## EXERCISE
Please copy each line below that contains the word "Resolved".

*** MATERIAL FOR THIS EXERCISE ***

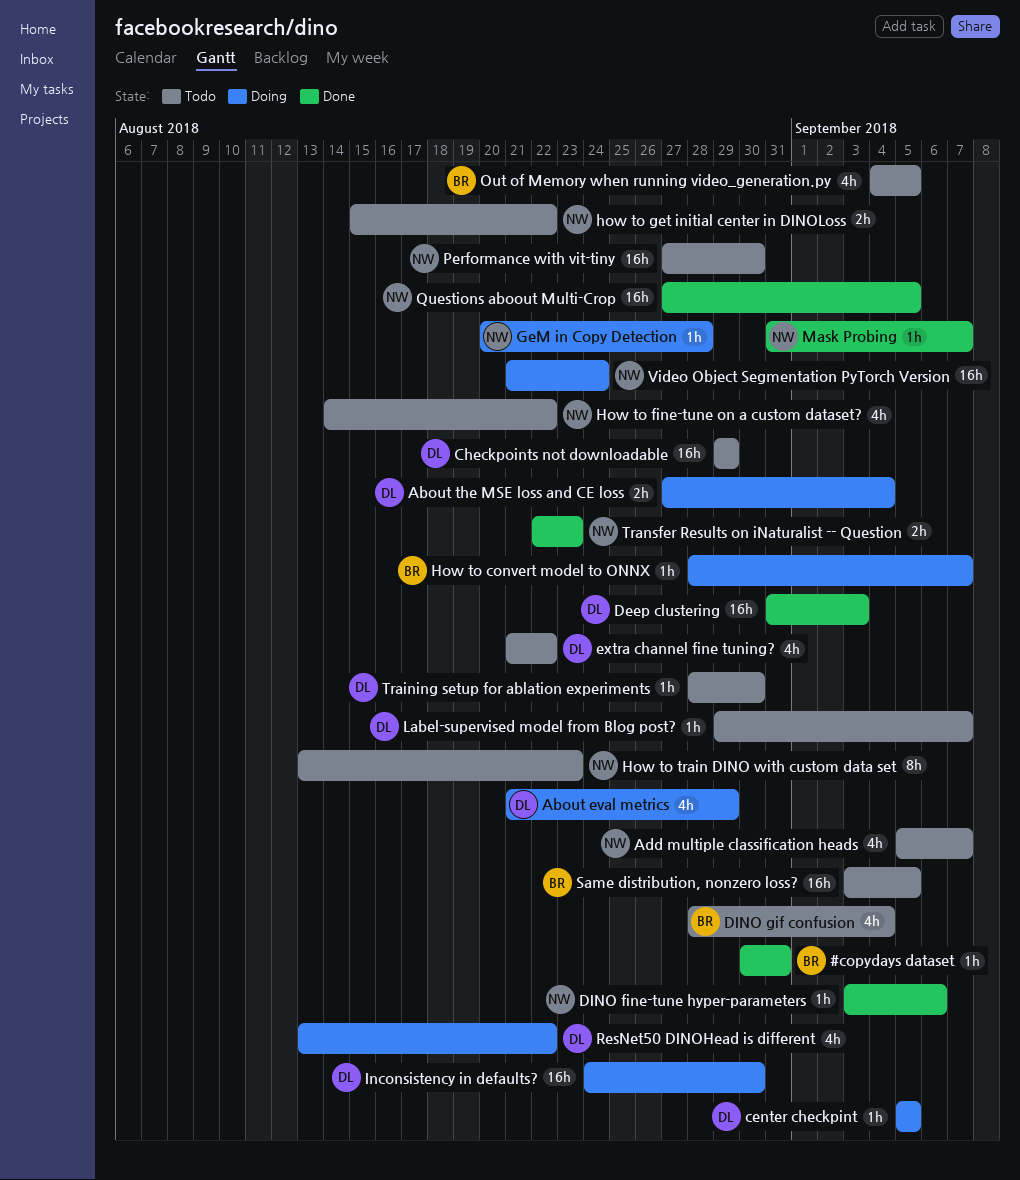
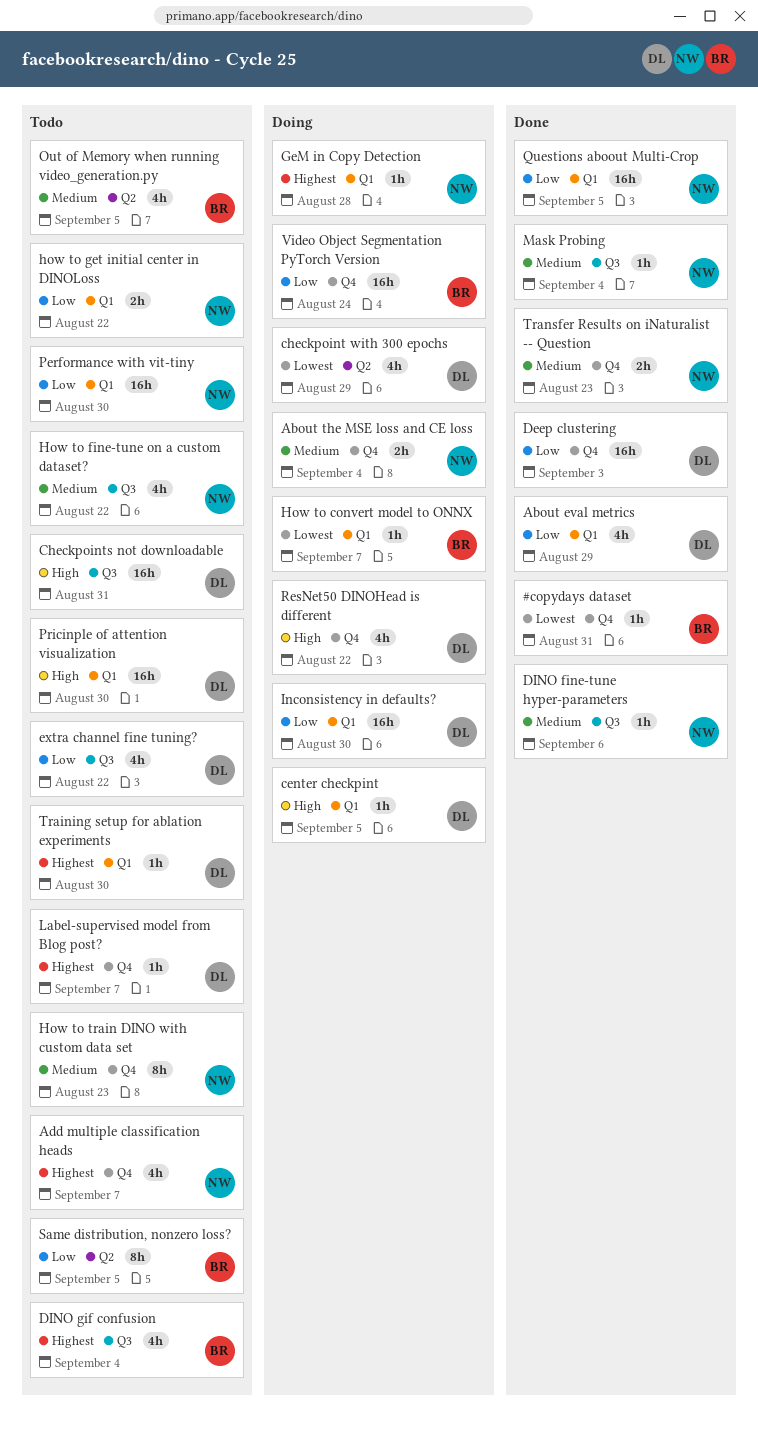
About eval metrics, status: Doing -> Done
About the MSE loss and CE loss, owner: DL -> NW
checkpoint with 300 epochs: none -> present
Checkpoints not downloadable, due: Aug 29 -> Aug 31
Mask Probing, due: Sep 7 -> Sep 4
Pricinple of attention visualization: none -> present
Same distribution, nonzero loss?, estimate: 16h -> 8h
Video Object Segmentation PyTorch Version, owner: NW -> BR

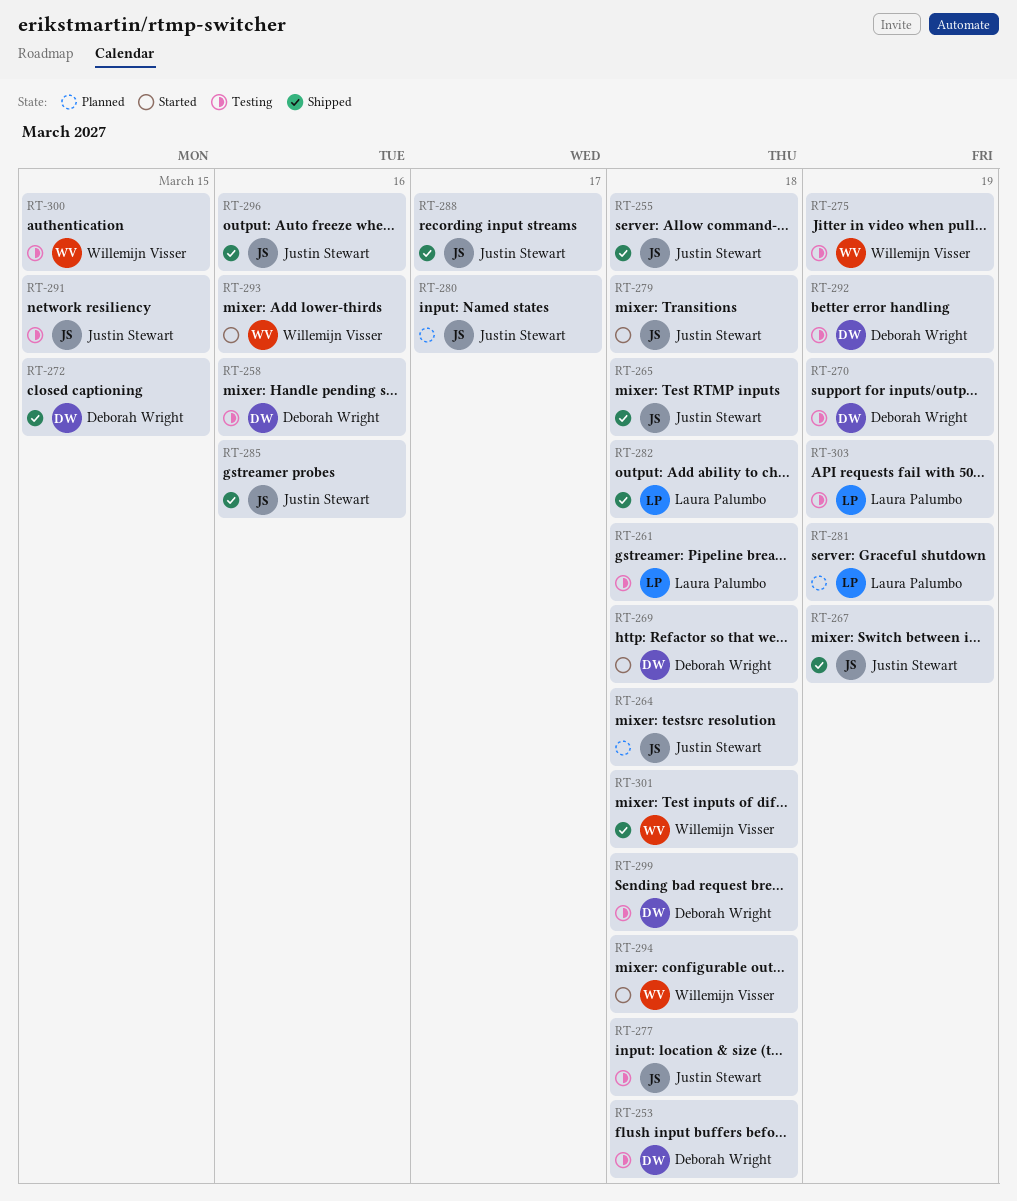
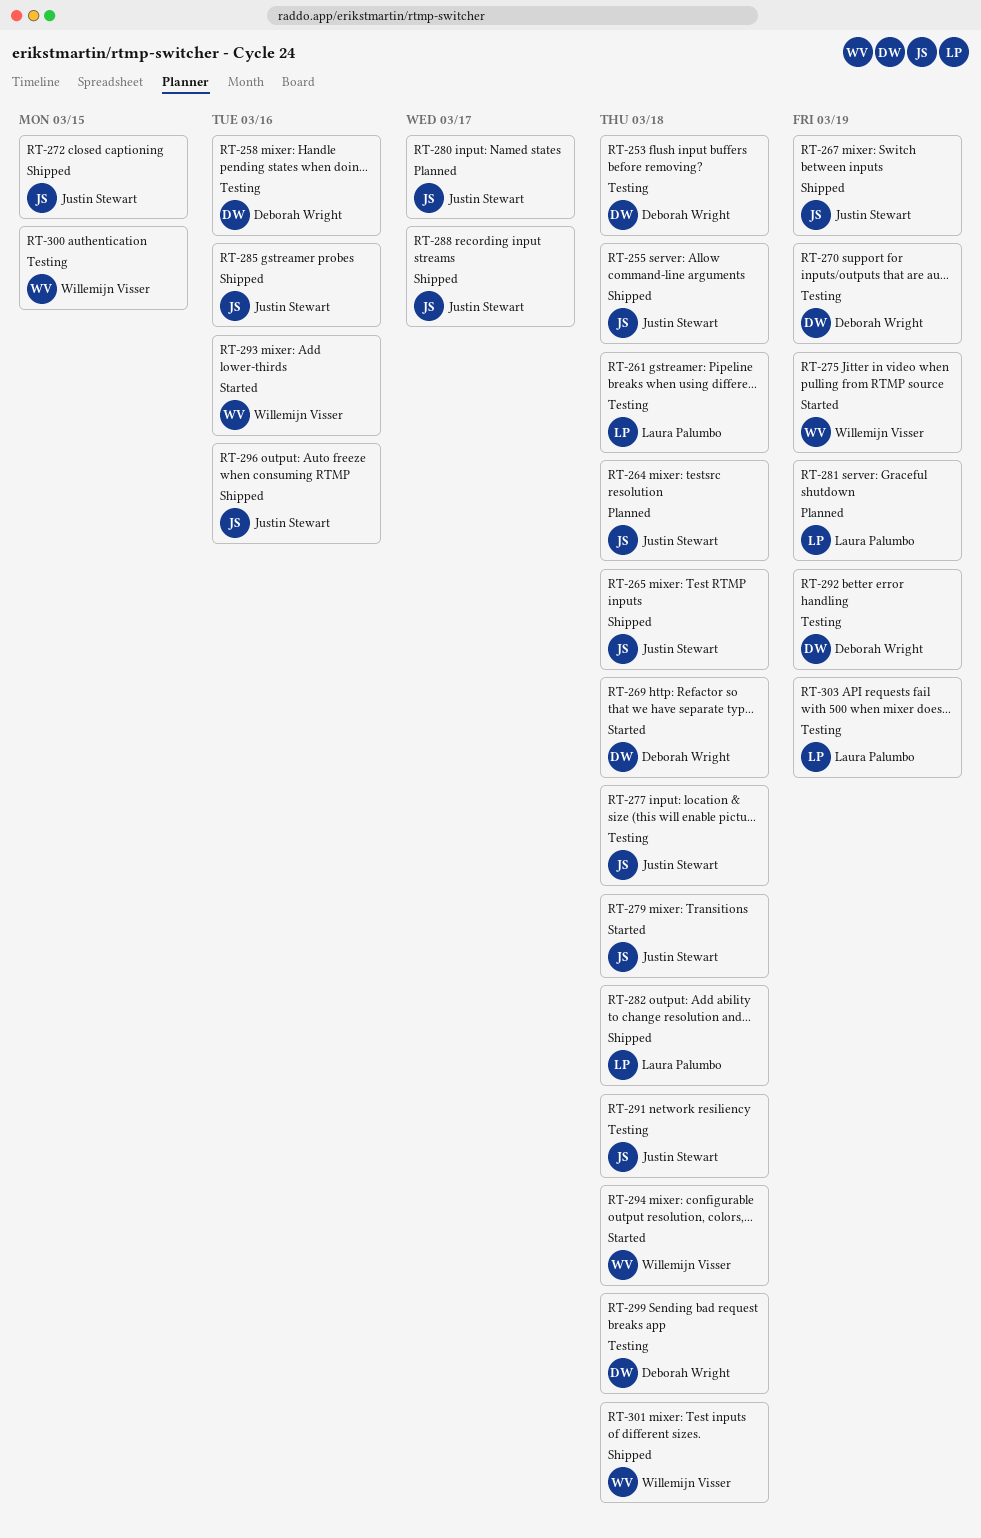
RT-272, owner: Deborah Wright -> Justin Stewart
RT-275, status: Testing -> Started
RT-291, due: Mar 15 -> Mar 18

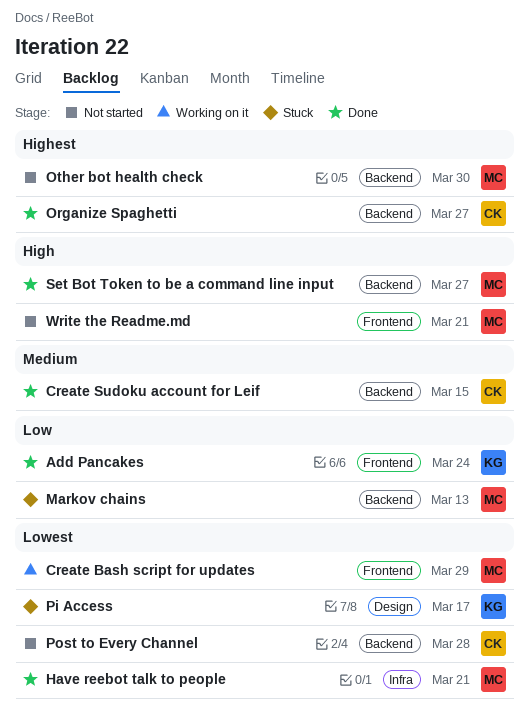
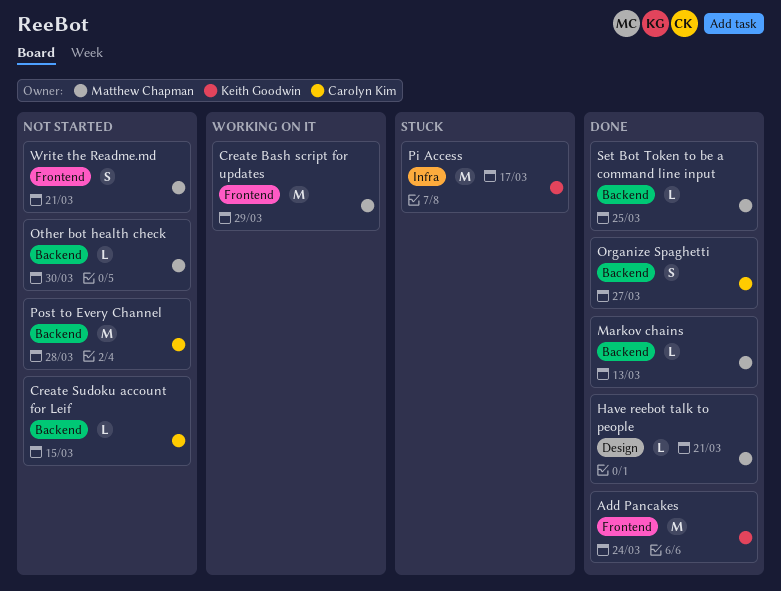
Create Sudoku account for Leif, status: Done -> Not started
Have reebot talk to people, label: Infra -> Design
Markov chains, status: Stuck -> Done
Pi Access, label: Design -> Infra
Set Bot Token to be a command line input, due: Mar 27 -> Mar 25

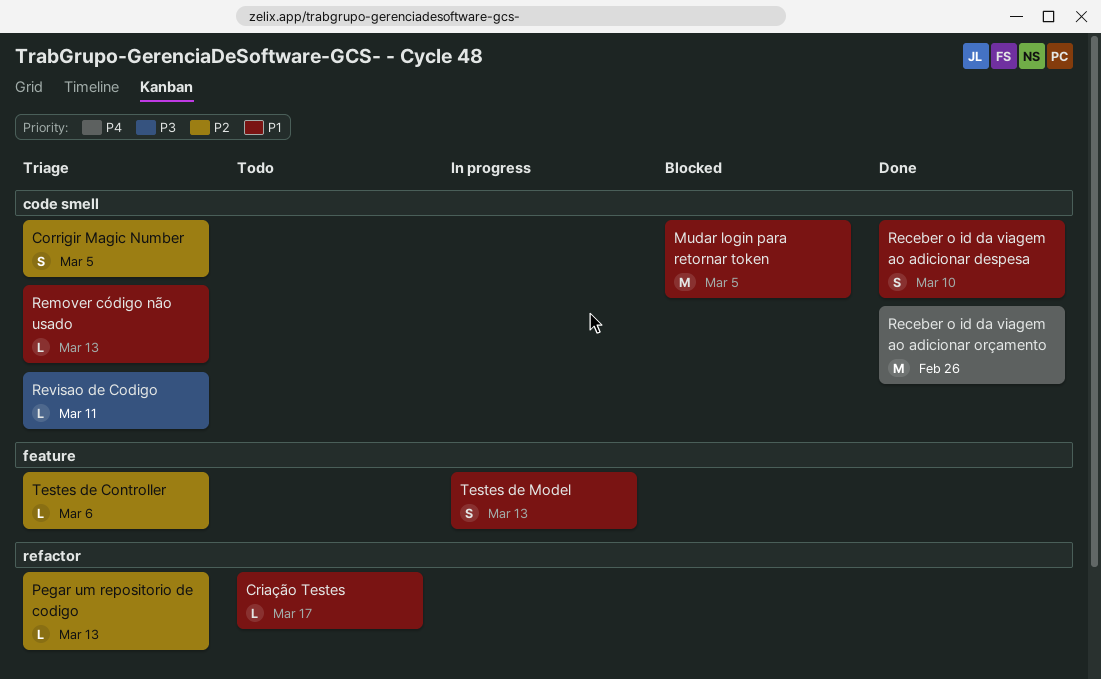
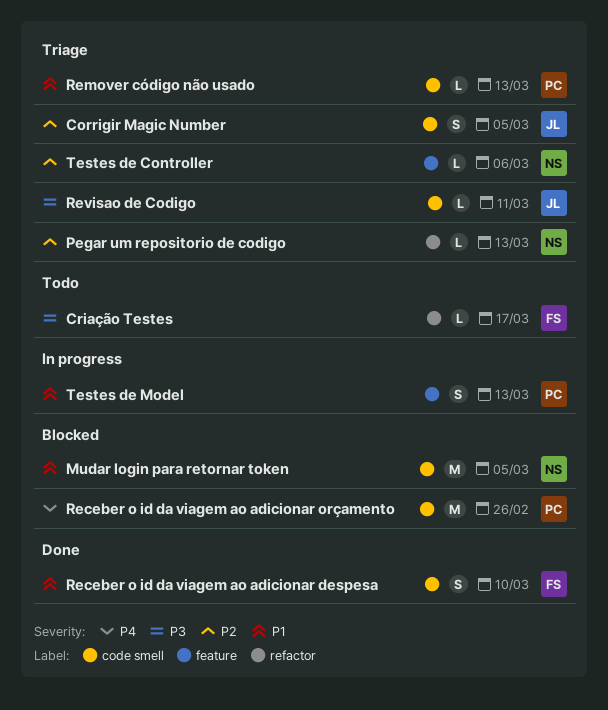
Criação Testes, priority: P1 -> P3
Receber o id da viagem ao adicionar orçamento, status: Done -> Blocked

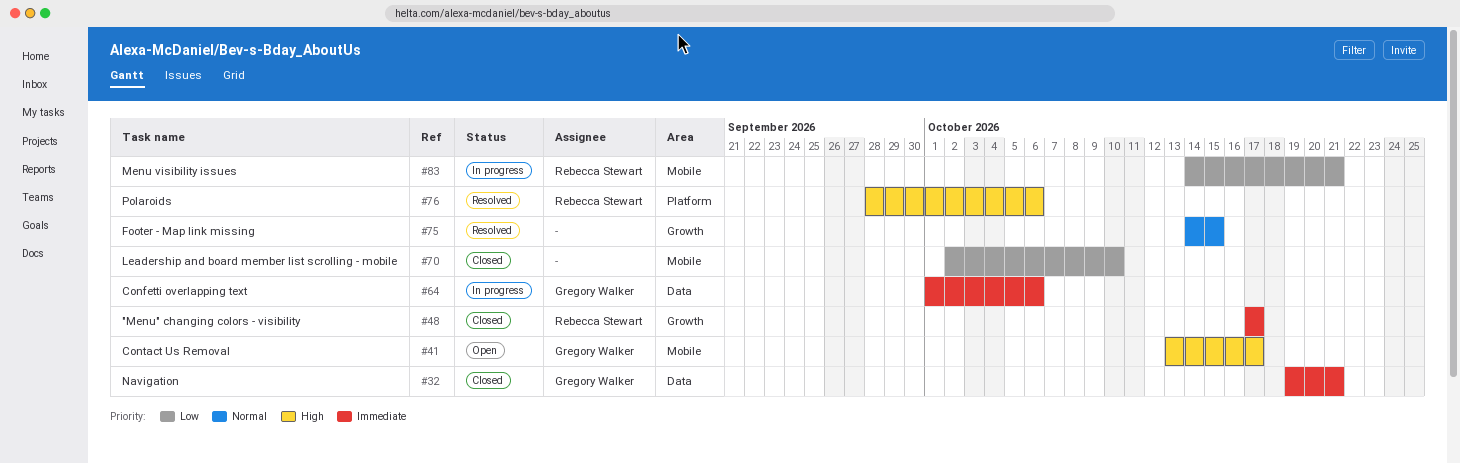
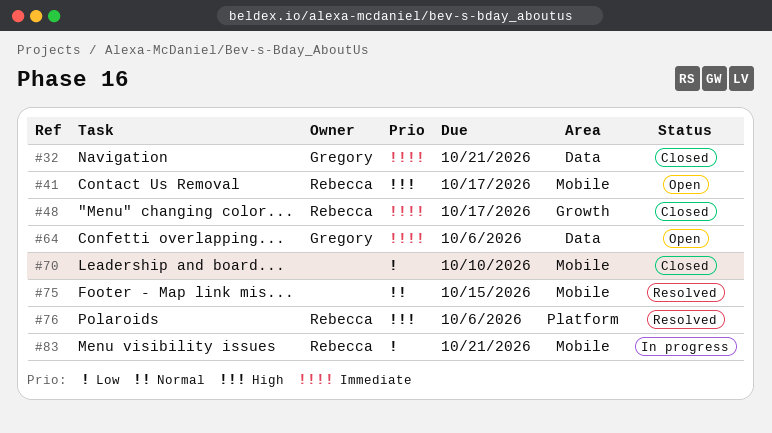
#41, owner: Gregory Walker -> Rebecca Stewart
#64, status: In progress -> Open
#75, label: Growth -> Mobile

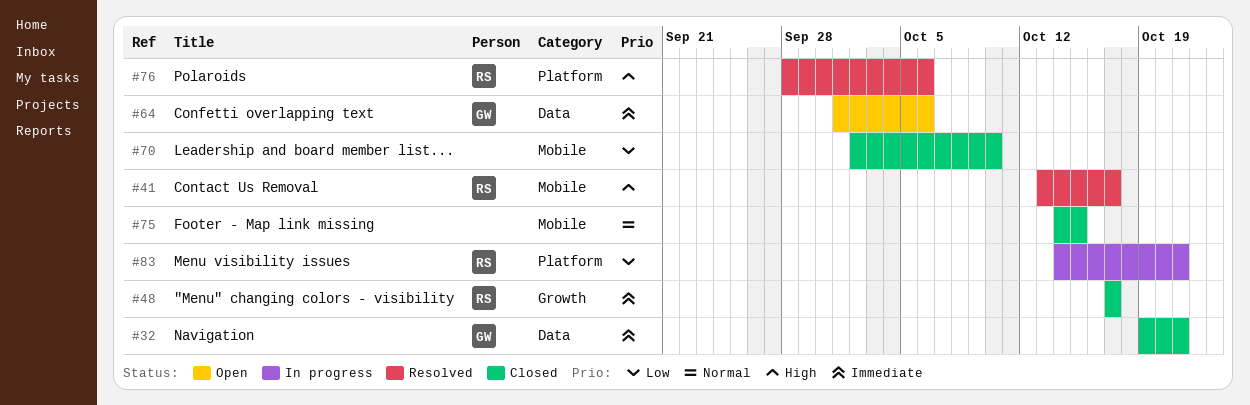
#41, status: Open -> Resolved
#75, status: Resolved -> Closed
#83, label: Mobile -> Platform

*** End of MATERIAL FOR THIS EXERCISE ***

## EXERCISE SOLUTION
#41, status: Open -> Resolved
#75, status: Resolved -> Closed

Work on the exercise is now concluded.